Roman Dolgiy tosters at gmail.com
Tue Nov 23 09:54:34 EST 2010


Thanks to Andreas Waldenburger, THC4k (http://stackoverflow.com/
questions/4247036/python-recursively-getattribute) and others for
their tips. I was able to find solution:

class Null(object):
    def __repr__(self):
        return "<Null>"

    def __str__(self):
        return ''

    def __nonzero__(self):
        return False


class ResultAttrFactory(type):
    _cache = {}

    @classmethod
    def prepare(cls, base, result):
        dict_ = ResultAttr.__dict__.copy()
        dict_.update({
                '_ResultAttr__base': base,
                '_ResultAttr__result': result})
        return ('ResultAttr', (base,), dict_)

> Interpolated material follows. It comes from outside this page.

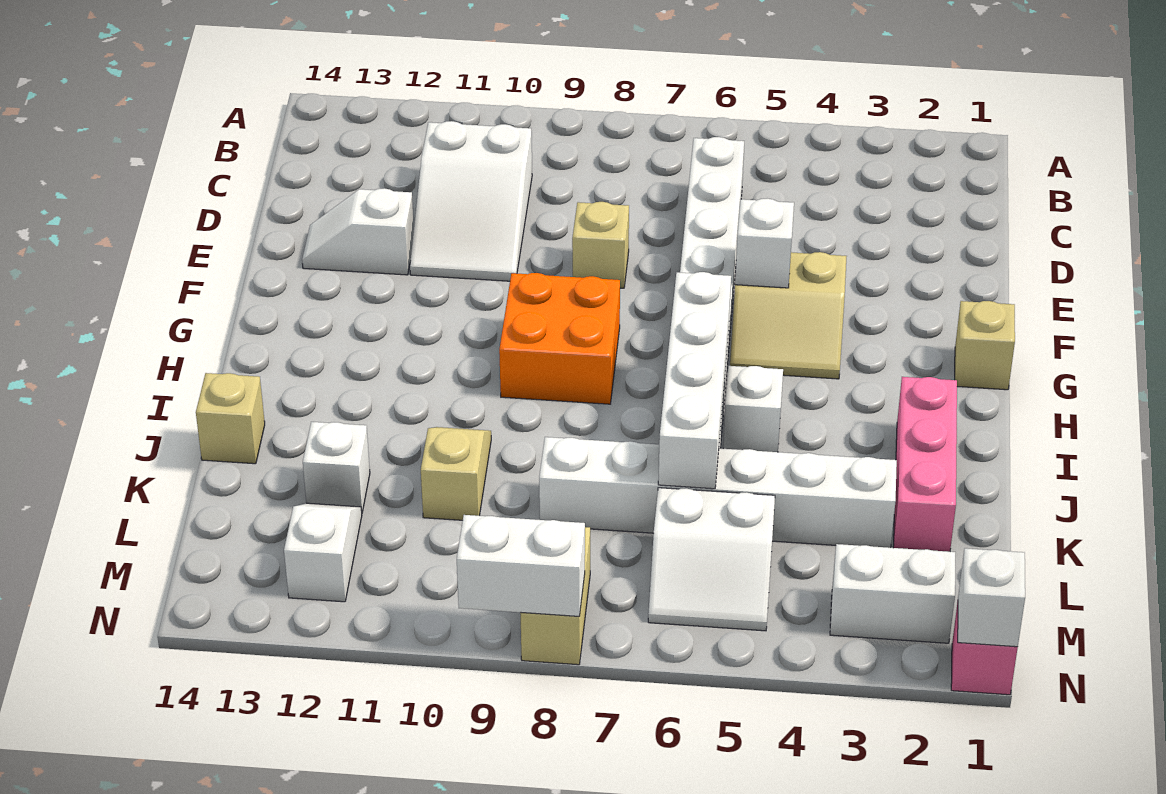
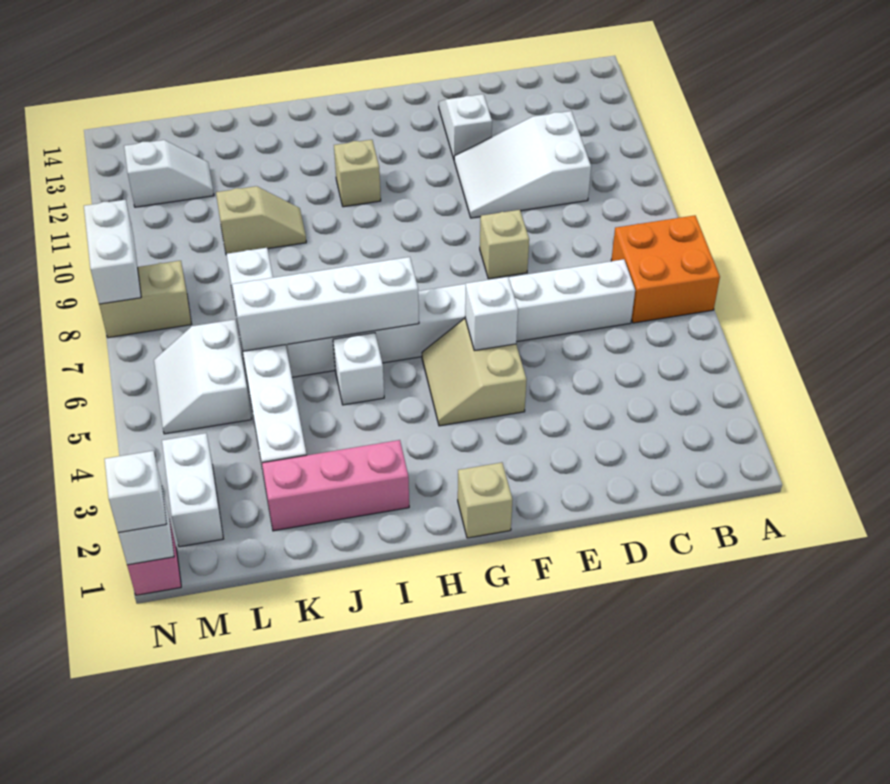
orange 2x2 brick [499,273,620,404] -> orange 2x2 brick moved to [611,215,720,323]
tan 1x1 brick [196,373,265,464] -> tan 1x1 brick moved to [334,140,381,207]
white 1x1 brick [303,422,370,512] -> white 1x1 brick moved to [105,451,166,533]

    def __new__(cls, base, result):
        if (base, result) in cls._cache:
            type_ = cls._cache[(base, result)]
        else:
            type_ = super(ResultAttrFactory, cls).__new__(
                cls, *cls.prepare(base, result))
            cls._cache[(base, result)] = type_
        return type_

    def __init__(cls, base, result):
        pass


class ResultAttr:
    """Should be used only with ResultAttrFactory"""
    @staticmethod
    def __new__(cls, arg1, name):
        return cls.__base.__new__(cls, arg1)

    def __init__(self, arg1, name):
        self.__name = name
        super(self.__class__, self).__init__(arg1)

    def get_result_attr(self, name):
        if self.__result.is_denorm_attr(name):
            attr = getattr(self.__result, name, None)
        else:
            attr = getattr(self.__result, name)
        return attr

    def __getattr__(self, name):
        lookup_name = "%s__%s" % (self.__name, name)
        attr = self.get_result_attr(lookup_name)
        if type(attr).__name__ == 'ResultAttr':
            type_ = attr.__base
        elif attr is None:
            type_ = Null
        else:
            type_ = type(attr)
        result_attr = ResultAttrFactory(
            type_, self.__result)(attr, lookup_name)
        return result_attr


class BaseResult(object):
    """
    >>> class Result(BaseResult):
    ...     def __init__(self, *args, **kwargs):
    ...         self.x = 35
    ...         self.y = 5
    ...         self.y__a = 3
    ...         self.y__b = 'hello'
    ...         self.y__c__x = [1, 2, 3]
    ...         super(Result, self, *args, **kwargs)
    >>> r = Result()
    >>> r.x
    35
    >>> type(r.x)
    <type 'int'>
    >>> r.y
    5
    >>> type(r.y)  # doctest:+ELLIPSIS
    <class '....ResultAttr'>
    >>> r.y.a
    3
    >>> r.y.b
    'hello'
    >>> r.y.c  # Is there any way to raise AtrributeError here?
    <Null>
    >>> r.y.d
    Traceback (most recent call last):
    AttributeError: 'Result' object has no attribute 'y__d'
    >>> r.y.c.x
    [1, 2, 3]
    """
    def is_denorm_attr(self, name):
        return bool([k for k in self.__dict__.keys() if "%s__" % name
in k])

    def __getattribute__(self, name):
        attr = super(BaseResult, self).__getattribute__(name)
        if name in ('__dict__', 'is_denorm_attr'):
            return attr
        if self.is_denorm_attr(name):
            return ResultAttrFactory(type(attr), self)(attr, name)
        else:
            return attr


if __name__ == '__main__':
    import doctest
    doctest.testmod()

https://gist.github.com/710977

The only problem is:

>>> r.y.c
<Null>

Is there any way to raise AtrributeError here?

Also is there any negative side effects of such method?